La rupture de la relation commerciale peut être justifiée par la crise
La rupture brutale d’une relation commerciale peut en ces termes ouvrir droit à indemnisation :
« Engage la responsabilité de son auteur et l’oblige à réparer le préjudice causé le fait, par tout producteur, commerçant, industriel ou personne immatriculée au répertoire des métiers (…) de rompre brutalement, même partiellement, une relation commerciale établie, sans préavis écrit tenant compte de la durée de la relation commerciale et respectant la durée minimale de préavis déterminée, en référence aux usages du commerce, par des accords interprofessionnels » (article 442-6 § I du Code de commerce).
L’entreprise victime de la rupture brutale d’une relation commerciale établie (à savoir une relation commerciale stable, significative et durable) peut ainsi solliciter des dommages et intérets si son partenaire a rompu brutalement cette relation.
Toutefois, le caractère brutale de cette rupture peut être légimité lorsqu’elle est justifiée par des circonstances économiques.
C’est en ce sens que s’est prononcée la Chambre commerciale de la Cour de cassation dans un arrêt du 8 novembre 2017 (R.G. n° 16-15.285).
Sur les faits soumis à la Cour de cassation
Une société spécialisée dans le commerce des chemises, avait confié à compter de l’année 2000 à une autre société, la maîtrise d’oeuvre de chemises fabriquées au Bangladesh, moyennant le règlement de commissions calculées en fonction du volume des commandes.
Reprochant à la première d’avoir diminué le volume de ses commandes à partir de l’année 2008, le maître d’oeuvre l’a assignée en paiement de dommages-intérêts notamment pour rupture brutale d’une relation commerciale établie.

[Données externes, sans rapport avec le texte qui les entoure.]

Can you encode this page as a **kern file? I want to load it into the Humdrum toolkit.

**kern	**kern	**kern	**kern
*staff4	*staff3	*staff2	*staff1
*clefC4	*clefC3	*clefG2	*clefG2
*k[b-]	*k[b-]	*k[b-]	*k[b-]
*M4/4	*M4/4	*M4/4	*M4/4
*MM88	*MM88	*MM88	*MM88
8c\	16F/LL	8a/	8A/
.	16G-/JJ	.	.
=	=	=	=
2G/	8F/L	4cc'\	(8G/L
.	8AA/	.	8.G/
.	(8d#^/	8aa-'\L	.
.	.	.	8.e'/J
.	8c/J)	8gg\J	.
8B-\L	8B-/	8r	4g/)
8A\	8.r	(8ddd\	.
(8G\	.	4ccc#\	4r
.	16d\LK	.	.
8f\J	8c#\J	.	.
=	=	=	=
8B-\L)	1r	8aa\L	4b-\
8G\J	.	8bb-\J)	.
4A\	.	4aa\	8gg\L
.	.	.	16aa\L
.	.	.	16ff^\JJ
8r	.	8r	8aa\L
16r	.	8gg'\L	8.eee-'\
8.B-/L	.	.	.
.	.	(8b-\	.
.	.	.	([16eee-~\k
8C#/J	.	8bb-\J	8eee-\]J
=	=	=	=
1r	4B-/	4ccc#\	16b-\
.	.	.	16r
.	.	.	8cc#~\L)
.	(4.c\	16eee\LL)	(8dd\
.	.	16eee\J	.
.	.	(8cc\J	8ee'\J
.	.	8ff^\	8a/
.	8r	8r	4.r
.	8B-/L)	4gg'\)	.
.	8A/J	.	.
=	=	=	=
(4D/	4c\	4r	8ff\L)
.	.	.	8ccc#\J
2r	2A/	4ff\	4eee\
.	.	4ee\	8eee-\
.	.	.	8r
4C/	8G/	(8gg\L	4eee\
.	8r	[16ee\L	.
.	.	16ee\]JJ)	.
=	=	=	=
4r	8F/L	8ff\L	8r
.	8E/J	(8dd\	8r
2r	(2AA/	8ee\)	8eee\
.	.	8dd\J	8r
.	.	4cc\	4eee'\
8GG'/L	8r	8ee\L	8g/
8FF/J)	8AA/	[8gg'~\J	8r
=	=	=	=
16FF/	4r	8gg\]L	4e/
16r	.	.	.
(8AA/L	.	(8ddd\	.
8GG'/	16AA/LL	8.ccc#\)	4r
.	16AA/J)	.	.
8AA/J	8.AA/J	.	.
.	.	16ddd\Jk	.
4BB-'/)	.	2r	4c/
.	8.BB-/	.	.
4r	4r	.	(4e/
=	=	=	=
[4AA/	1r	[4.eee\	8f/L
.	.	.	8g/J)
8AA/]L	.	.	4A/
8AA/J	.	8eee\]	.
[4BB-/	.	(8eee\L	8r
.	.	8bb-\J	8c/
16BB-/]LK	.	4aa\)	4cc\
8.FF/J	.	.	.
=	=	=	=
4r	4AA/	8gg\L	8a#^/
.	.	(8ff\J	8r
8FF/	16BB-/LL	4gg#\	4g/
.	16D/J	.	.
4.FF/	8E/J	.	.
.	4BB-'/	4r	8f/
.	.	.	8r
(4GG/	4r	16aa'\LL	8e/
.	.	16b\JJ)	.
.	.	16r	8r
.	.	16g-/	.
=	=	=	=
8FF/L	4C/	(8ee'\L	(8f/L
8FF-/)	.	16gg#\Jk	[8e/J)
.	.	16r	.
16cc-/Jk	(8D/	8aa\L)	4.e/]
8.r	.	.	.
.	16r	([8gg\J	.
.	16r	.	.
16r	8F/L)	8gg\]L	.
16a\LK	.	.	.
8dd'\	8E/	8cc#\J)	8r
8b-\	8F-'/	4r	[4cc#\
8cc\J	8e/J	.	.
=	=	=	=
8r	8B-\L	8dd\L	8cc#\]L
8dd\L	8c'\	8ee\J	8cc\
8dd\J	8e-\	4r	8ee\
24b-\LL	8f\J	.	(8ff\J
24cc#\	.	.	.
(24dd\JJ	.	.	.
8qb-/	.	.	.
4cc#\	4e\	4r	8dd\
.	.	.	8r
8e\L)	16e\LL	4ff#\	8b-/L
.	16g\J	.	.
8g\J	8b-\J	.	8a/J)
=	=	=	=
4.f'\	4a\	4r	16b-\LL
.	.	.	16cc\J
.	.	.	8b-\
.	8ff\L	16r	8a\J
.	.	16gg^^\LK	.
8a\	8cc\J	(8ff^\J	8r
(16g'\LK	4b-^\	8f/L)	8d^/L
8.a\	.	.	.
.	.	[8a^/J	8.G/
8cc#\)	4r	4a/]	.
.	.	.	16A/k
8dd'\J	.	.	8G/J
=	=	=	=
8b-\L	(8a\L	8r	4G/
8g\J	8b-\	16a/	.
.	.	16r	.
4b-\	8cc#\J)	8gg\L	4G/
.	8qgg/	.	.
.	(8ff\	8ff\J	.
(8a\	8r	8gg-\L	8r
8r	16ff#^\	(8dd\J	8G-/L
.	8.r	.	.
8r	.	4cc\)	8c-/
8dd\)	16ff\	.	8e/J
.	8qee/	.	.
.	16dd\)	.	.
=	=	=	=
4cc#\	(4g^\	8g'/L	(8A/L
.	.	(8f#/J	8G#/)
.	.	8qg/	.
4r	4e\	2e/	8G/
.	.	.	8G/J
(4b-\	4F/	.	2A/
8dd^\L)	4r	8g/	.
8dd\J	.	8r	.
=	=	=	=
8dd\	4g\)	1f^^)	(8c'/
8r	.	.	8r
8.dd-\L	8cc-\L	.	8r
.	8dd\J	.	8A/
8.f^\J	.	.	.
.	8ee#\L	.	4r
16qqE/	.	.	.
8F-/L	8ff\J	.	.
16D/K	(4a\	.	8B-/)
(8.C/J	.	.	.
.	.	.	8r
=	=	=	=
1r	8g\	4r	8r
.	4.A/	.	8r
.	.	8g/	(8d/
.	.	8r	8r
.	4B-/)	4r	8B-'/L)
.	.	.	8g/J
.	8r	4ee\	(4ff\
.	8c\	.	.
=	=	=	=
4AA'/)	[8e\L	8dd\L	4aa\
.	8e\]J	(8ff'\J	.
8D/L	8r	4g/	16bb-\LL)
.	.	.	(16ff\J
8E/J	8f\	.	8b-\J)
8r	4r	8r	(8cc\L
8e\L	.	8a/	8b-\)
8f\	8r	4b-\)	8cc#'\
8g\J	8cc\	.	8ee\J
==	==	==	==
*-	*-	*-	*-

En effet, conformément au texte précité, la rupture ouvrant droit à indemnisation peut n’avoir été que partielle, et peut n’avoir ainsi consisté qu’en une diminution de commandes.
Sur la solution donnée au litige
Le maître d’oeuvre, a néanmoins été débouté de sa demande par la Cour d’appel, de sorte qu’elle s’est ensuite pourvu en cassation.
La Cour de cassation a rejeté ce pourvoi en retenant que le partenaire commercial auteur de la rutpure « a souffert d’une baisse de chiffre d’affaires d’un peu plus de 15 % du fait de la situation conjoncturelle affectant le marché du textile, baisse qu’elle n’a pu que répercuter sur ses commandes dans la mesure où un donneur d’ordre ne peut être contraint de maintenir un niveau d’activité auprès de son sous-traitant lorsque le marché lui même diminue« .
Elle relève également que l’auteur de la rupture « a proposé une aide financière (au maître d’oeuvre) pour faire face à la baisse de ses commissions, démontrant sa volonté de poursuivre leur relation commerciale ».
La Cour de cassation relève enfin que le maître d’oeuvre « avait annoncé le 5 janvier 2010 qu'(il) augmentait le coût unitaire des chemises au motif que la baisse des commandes entraînait une augmentation de ses coûts de production« .
Elle Cour de cassation prend ainsi la peine de relever différentes circonstances (qui semblent attester de la bonne foi de l’auteur de la rupture) pour légitimer le rejet de la demande d’indemnisation.